> _Work to complete_: For the material that follows, work out how many lines hold the word "right" and answer only with the number.

> _Excerpted data_:
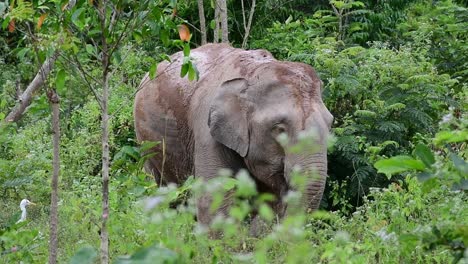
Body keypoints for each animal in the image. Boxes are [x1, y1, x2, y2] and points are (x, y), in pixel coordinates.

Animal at [133, 43, 334, 231]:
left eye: (330, 125)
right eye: (279, 129)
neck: (253, 73)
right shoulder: (206, 131)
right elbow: (214, 200)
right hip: (145, 143)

> _Answer to this exercise_: 4